▶ 本文抜粋:
次のパネルには、確認済みのアラームと未確認のアラームが表示されます。

また、 OT チームは、センサーがアラーム状態にある時間を照会し、メンテナンスの優先順位を決定することができます:

Select c.assetdisplayname, b.sensorpositiondisplayname, b.alarm_date FROM (Select a.assetdisplayname, a.sensorpositiondisplayname, COUNT(*)/24+1 AS number_of_days_in_alarm_state FROM (Select * FROM "AwsDataCatalog"."Replace with your Athena database name"."Replace with your Athena table name" WHERE (assetState.newState = 'ALARM' AND assetState.newState = assetState.previousState) ORDER BY timestamp DESC) a GROUP BY a.assetdisplayname, a.sensorpositiondisplayname) b INNER JOIN (Select * FROM (Select timestamp, sitedisplayname, assetdisplayname, assetState.newState AS latest_status, RANK() OVER (PARTITION BY assetdisplayname ORDER BY timestamp DESC)AS rnk FROM "AwsDataCatalog"."Replace with your Athena database name"."Replace with your Athena table name") tt WHERE tt.rnk=1 AND tt.latest_status = 'ALARM') c ON b.assetdisplayname = c.assetdisplayname;

この分析結果を Grafana の棒グラフで可視化すると、以下のスクリーンショットのように、アラーム状態のアラームを簡単に可視化することができます。

▶ 演習:
アラームの分析と可視化を扱った本文について、最後の文の後から続きを書き進めてもらえますか？ この後の記録は、本文とは別の出典から取ったものです。

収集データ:
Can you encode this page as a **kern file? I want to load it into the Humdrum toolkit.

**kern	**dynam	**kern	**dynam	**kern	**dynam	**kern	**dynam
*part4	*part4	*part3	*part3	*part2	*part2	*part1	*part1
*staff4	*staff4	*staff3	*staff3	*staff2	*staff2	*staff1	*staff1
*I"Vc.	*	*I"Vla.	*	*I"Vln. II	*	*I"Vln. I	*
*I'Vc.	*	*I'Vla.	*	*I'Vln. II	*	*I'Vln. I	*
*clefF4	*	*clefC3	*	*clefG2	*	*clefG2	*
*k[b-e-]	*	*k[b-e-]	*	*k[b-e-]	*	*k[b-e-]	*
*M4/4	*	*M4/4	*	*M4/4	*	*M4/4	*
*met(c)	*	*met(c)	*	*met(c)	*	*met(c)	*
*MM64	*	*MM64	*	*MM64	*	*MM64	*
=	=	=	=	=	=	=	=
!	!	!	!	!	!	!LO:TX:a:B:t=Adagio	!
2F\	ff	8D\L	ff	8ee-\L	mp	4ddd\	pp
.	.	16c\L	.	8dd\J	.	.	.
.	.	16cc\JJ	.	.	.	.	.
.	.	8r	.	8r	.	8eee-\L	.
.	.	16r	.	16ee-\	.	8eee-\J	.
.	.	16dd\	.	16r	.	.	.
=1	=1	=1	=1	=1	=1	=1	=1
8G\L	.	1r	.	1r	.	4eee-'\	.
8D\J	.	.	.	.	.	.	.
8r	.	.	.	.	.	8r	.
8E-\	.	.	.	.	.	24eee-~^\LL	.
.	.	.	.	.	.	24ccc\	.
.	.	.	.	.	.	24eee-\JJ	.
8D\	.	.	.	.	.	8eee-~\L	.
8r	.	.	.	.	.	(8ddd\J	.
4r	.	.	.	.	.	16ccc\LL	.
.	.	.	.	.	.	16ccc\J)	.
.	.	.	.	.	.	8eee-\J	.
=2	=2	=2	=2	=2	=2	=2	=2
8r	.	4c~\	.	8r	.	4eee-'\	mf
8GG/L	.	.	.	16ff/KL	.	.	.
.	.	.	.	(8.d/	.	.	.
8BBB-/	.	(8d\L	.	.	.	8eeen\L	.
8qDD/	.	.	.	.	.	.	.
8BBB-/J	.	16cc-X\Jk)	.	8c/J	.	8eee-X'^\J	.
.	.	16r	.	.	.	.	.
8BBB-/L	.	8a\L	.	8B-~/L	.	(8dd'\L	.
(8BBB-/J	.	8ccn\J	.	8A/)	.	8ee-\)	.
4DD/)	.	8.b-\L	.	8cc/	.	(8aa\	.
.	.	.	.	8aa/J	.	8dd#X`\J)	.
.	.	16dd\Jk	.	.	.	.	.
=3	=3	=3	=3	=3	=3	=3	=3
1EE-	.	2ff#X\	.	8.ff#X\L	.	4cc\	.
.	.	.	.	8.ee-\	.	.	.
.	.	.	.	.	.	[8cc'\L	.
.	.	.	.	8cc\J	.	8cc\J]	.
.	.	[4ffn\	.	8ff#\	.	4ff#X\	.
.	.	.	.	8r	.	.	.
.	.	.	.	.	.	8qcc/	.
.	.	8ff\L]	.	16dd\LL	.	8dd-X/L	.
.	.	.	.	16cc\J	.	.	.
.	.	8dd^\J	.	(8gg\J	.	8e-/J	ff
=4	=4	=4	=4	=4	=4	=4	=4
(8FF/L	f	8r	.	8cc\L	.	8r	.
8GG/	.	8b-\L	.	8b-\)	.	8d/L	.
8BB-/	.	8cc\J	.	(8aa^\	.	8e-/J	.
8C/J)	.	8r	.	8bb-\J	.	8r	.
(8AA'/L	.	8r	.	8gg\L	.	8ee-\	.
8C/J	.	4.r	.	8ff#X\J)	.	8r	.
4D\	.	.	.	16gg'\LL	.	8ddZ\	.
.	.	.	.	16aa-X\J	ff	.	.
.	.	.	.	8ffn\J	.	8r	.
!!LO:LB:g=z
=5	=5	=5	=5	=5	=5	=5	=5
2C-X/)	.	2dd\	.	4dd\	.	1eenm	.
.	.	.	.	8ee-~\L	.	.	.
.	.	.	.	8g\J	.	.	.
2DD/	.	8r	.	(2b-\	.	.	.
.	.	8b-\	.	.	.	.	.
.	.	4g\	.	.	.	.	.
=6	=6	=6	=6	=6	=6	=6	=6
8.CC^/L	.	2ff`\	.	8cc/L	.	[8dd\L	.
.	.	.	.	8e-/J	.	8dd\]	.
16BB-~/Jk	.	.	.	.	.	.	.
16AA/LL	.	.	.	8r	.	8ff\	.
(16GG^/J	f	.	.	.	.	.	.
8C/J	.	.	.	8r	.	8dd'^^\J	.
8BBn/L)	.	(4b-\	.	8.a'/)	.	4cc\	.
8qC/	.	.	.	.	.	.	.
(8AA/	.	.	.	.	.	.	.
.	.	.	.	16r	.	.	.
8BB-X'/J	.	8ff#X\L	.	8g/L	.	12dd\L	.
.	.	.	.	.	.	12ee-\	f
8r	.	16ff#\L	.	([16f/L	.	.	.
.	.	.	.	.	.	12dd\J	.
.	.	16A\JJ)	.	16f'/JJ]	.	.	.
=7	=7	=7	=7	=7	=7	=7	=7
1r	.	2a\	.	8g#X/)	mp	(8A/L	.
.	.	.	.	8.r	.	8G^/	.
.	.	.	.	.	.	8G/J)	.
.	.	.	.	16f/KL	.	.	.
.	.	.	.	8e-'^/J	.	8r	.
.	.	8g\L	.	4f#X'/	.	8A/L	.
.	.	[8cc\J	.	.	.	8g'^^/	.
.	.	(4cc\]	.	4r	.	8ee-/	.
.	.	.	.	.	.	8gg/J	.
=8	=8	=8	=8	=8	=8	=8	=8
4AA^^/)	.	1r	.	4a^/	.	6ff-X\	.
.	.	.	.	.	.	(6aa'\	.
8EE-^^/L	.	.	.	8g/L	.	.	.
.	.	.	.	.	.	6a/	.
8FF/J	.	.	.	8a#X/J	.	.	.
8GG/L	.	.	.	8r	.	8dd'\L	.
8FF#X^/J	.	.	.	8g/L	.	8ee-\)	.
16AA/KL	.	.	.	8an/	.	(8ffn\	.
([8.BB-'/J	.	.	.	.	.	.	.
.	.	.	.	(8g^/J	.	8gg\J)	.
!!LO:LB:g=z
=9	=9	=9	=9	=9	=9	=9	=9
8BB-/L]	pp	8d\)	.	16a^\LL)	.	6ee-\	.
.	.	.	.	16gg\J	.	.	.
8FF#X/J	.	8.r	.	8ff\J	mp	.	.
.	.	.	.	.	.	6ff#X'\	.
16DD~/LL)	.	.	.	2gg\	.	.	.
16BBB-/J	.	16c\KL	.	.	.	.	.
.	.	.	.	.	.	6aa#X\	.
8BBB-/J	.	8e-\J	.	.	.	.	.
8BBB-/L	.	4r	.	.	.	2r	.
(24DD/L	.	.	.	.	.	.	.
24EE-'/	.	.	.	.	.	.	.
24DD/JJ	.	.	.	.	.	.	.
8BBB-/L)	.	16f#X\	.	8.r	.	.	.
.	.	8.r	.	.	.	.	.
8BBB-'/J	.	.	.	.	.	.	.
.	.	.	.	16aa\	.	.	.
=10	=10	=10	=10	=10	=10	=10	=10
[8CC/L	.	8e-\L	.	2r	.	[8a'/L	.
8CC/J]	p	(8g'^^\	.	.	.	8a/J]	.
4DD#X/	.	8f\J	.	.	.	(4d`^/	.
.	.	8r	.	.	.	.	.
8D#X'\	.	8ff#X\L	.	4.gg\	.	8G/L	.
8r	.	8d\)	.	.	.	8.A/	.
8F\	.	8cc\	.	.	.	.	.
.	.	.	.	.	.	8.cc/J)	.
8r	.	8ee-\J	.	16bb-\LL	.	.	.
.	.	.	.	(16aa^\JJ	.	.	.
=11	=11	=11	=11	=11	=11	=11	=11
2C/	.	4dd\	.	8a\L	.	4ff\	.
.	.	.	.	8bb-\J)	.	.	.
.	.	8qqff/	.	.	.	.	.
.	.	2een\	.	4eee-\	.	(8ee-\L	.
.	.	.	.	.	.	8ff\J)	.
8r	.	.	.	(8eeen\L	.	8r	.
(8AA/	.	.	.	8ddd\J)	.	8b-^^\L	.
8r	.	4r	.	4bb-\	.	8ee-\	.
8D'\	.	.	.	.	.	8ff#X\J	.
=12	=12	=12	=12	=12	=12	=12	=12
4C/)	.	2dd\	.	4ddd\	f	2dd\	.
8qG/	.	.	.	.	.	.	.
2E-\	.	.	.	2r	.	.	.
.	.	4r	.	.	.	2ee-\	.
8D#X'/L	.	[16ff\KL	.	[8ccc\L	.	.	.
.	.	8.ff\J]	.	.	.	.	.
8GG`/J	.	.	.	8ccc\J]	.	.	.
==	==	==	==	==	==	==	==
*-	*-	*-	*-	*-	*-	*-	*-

▶ 演習の出力:
設備がアラームまたはメンテナンス状態にある時間の合計に基づき、上位 / 下位の設備パフォーマンスを分析するには、次のクエリーを使用します:

Select s.sitedisplayname, s.assetdisplayname, COUNT(s.timestamp)/24 AS trouble_time FROM (Select timestamp, sitedisplayname, assetdisplayname, sensorpositiondisplayname, assetState.newState FROM "AwsDataCatalog"."Replace with your Athena database name"."Replace with your Athena table name" WHERE assetState.newState = 'ALARM' OR assetState.newState = 'NEEDS_MAINTENANCE') AS s GROUP BY s.assetdisplayname, s.sitedisplayname ORDER BY trouble_time, s.assetdisplayname ASC LIMIT 5;

以下のバーゲージは、先のクエリ出力を視覚化するために使用され、左側にパフォーマンス上位の設備は0日のアラーム状態を示し、右側にパフォーマンス下位の設備は過去 1 年間の累積アラーム状態を示しています。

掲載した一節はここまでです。